Inadequate septic tanks at properties in small villages causing environmental damage
— Owners applying to be connected to public sewer — Environment Agency ordering water authority to connect all properties in village — Judicial review — Application dismissed
Property owners in two villages served by the appellant water authority applied to have their properties connected to the public sewers. The properties in both villages were served by septic-tank systems. The appellant commissioned reports and assessments that identified pollution emanating from a small number of specified properties. The reports concluded that it was not feasible to provide new soakaways for the polluting properties because of geological problems, and that the construction of a public sewer was, on balance, more environmentally damaging than the construction and maintenance of cesspits. A cost analysis also determined in favour of cesspit construction.
The property owners referred their applications to the respondent Environment Agency, which found in their favour on the grounds that: (i) cesspits could not provide a long-term, sustainable solution; and (ii) the appellant had underestimated the potential for environmental damage arising from the necessity to empty the cesspits on a regular basis. It therefore ordered the appellant to provide public sewers pursuant to its duty under section 101A of the Water Industry Act 1991.
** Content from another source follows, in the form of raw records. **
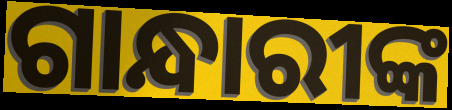
ଗାନ୍ଧାରୀଙ୍କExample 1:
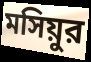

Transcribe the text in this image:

মসিয়ুর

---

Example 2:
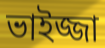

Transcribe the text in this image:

ভাইজ্জা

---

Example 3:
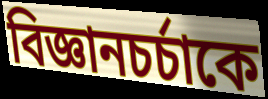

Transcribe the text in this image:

বিজ্ঞানচর্চাকে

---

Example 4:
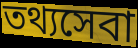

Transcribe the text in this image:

তথ্যসেবা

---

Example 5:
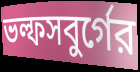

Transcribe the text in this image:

ভল্ফসবুর্গের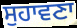
ਸੁਹਾਵਣਾ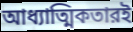
আধ্যাত্মিকতারইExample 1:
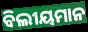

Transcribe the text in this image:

ବିଲୀୟମାନ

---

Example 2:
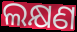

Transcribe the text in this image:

ଲକ୍ଷଣ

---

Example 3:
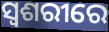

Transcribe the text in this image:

ସ୍ୱଶରୀରେ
The appellant applied to have that decision quashed on the general grounds that it was irrational or unreasonable. It maintained that the Environment Agency had erred in its application of section 101A(2) and (3) of the Act, in that it had mistakenly believed that if any property were found to require connection to the public sewer, this would give rise to a duty to provide sewers to all the premises in the locality. It claimed that the respondent had therefore failed to carry out the requisite balancing exercise in respect of all the affected properties.
Held: The application was dismissed.
Although fresh and extensive evidence had been adduced during the proceedings, the court disregarded it in order to avoid deciding the case on its merits rather than acting as a court of review. The court therefore decided the case on the basis of the evidence that had been before the Environment Agency when it had reached its decision.
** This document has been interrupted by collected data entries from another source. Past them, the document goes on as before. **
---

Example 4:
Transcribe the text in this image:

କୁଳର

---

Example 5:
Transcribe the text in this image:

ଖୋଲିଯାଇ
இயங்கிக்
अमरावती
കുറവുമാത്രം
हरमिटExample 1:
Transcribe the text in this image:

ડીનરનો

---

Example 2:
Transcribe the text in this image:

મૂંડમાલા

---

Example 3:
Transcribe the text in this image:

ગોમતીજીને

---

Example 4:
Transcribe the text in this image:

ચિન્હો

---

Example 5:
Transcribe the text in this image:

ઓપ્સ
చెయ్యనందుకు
The agency was entitled to determine the dispute on the totality of the evidence with which it had been provided, and the appellant had been put on notice that the respondent was considering properties in the villages other than those specifically mentioned. Based upon the evidence before it, particularly the geological reports, the Environment Agency had been entitled to draw conclusions as to the damage arising from the drainage arrangements at properties other than those specifically mentioned. Its decision to do so was not unreasonable in the Wednesbury sense.
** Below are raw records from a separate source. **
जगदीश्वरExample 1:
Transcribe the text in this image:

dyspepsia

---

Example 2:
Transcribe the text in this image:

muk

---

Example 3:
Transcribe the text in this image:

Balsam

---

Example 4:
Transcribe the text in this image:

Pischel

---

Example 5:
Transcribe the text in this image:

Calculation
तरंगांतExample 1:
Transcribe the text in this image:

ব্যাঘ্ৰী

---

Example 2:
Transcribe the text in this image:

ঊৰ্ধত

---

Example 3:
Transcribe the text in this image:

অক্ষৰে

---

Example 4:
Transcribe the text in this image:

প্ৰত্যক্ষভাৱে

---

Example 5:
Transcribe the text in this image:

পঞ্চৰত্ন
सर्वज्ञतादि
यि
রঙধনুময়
On the facts, the agency did not mistakenly assume that it was necessary to provide sewers to all the properties based upon findings relevant to only a few properties, but made its decision on the basis of the totality of the evidence before it.
Beverley Lang (instructed by Hugh James Ford Simey, of Cardiff) appeared for the appellant; Stephen Hockman QC and Geoffrey Stephenson (instructed by the solicitor to the Environment Agency of Wales) appeared for the respondent.